I used the new google maps info. It was M.I.S.E.R.A.B.L.E from an info perspective. Pretty…but informationally…not useful at all.
I went to classic maps. Better info than new maps…but surprisingly limited.
I glanced through mobile. I have to look harder and better at that. I keep seeing for our different smb’s increases in mobile traffic against pc’s. And frankly none of these smb’s are instant gratification or immediate purchase choices. Some are focused on higher end older customers…but even there we see greater volumes of mobile and tablet traffic. Its not over 50% in either case but the percentages of mobile and tablet have soared.
I’ll search again strictly off of mobile….I think that is where the competition is moving.
Hi Mike,
This really makes some sense when you look at the clear picture of Google and where Google appears to be headed – a purely user-centric, personalized search environment with less segmentation of products, and a complete merge of the entire platform to center around the user.
I would think that many of Google’s pipeline products will also merge into this concept in the same fashion – first adopting popularity as stand-alone products, then tested, then merged as further data sources / services within the environment.

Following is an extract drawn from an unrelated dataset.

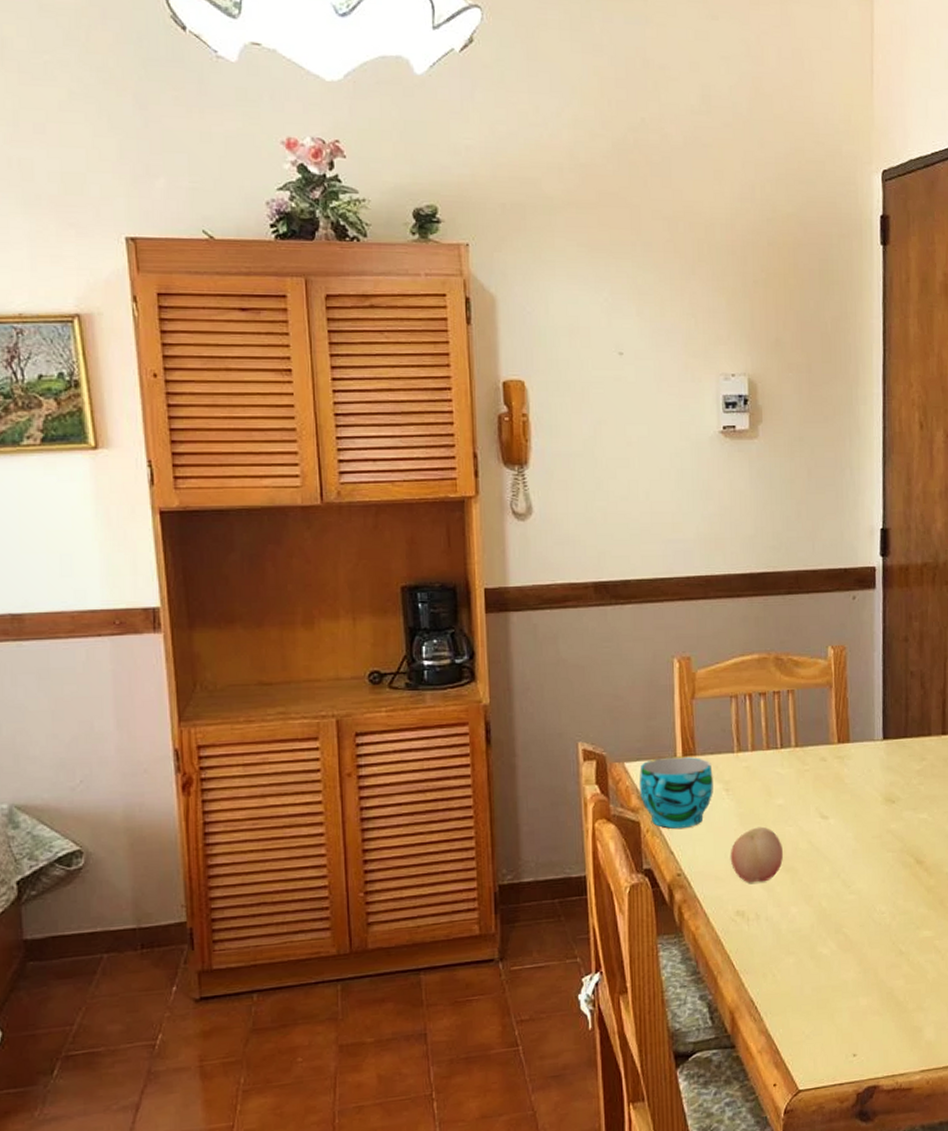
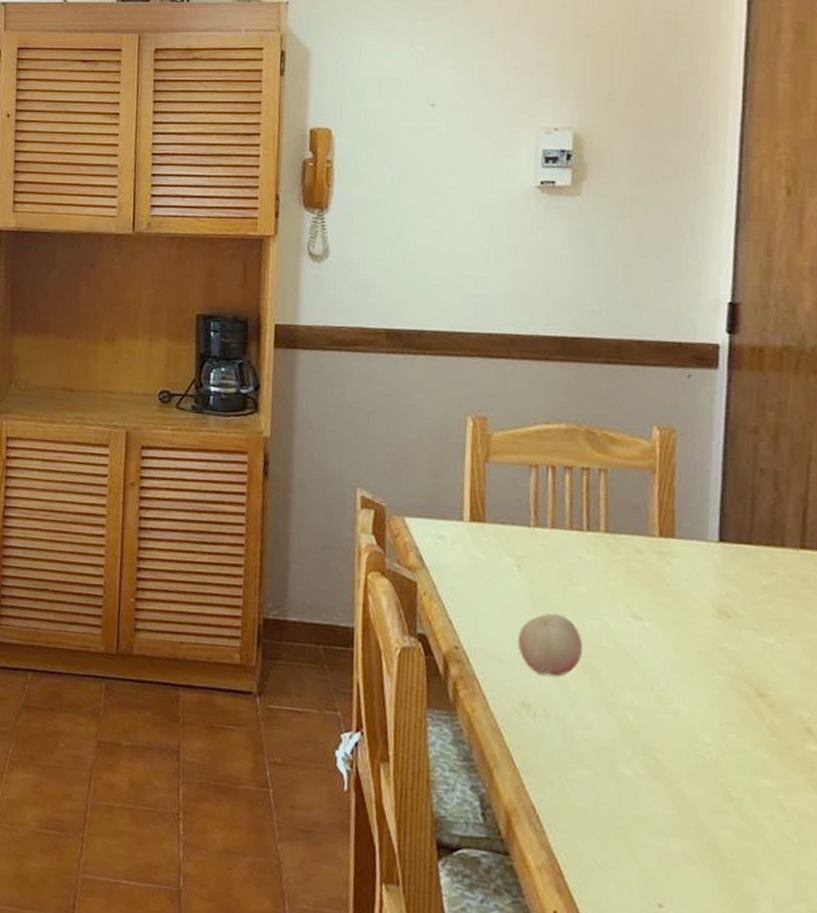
cup: present [639,756,713,829] -> none [418,518,504,599]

Very thought-provoking stuff, Mike.
I’m not sure I see how Google is “debranding” local. Rather, it seems they’re taking mentions of “local” out of their branding. They’re pushing Google+ as hard as ever, and as you alluded to, they’re putting as much effort into local search as ever (e.g. new Maps, better support). The Google+ branding is still all over the place – just without Marissa Mayer’s “Local” appended to it. But maybe that’s all a distinction without a difference; if the point simply is that Google is decoupling their branding from “local,” then I certainly agree.
@Phil
I think your statement of “decoupling” local is what I am meaning…. certainly Google is pushing G+ and is working feverishly on local… it may in fact be a distinction without a difference as you say… but over the course of the 7 years that I have been looking at local Google has tried and failed to make SMBs aware of their local product. Despite on and off again strong efforts (see this effort in Portland), their local brand and marketing never really had lift off with the SMB
Perhaps now they will work to make the SMB aware of their social product instead.
@Jo
They’re not interested in the twists and turns of Google’s thinking, they don’t understand about making search personal, they just want their business to be ranked as prominently as possible and for the phone to ring.
That’s easy. Get 5 minutes on their machine with their log in BEFORE you meet with them. Search a bunch on their company, visit their website and then show them how well they are doing. 🙂
I’m 100% with Scott Thomas on this one. It’s always been about the data.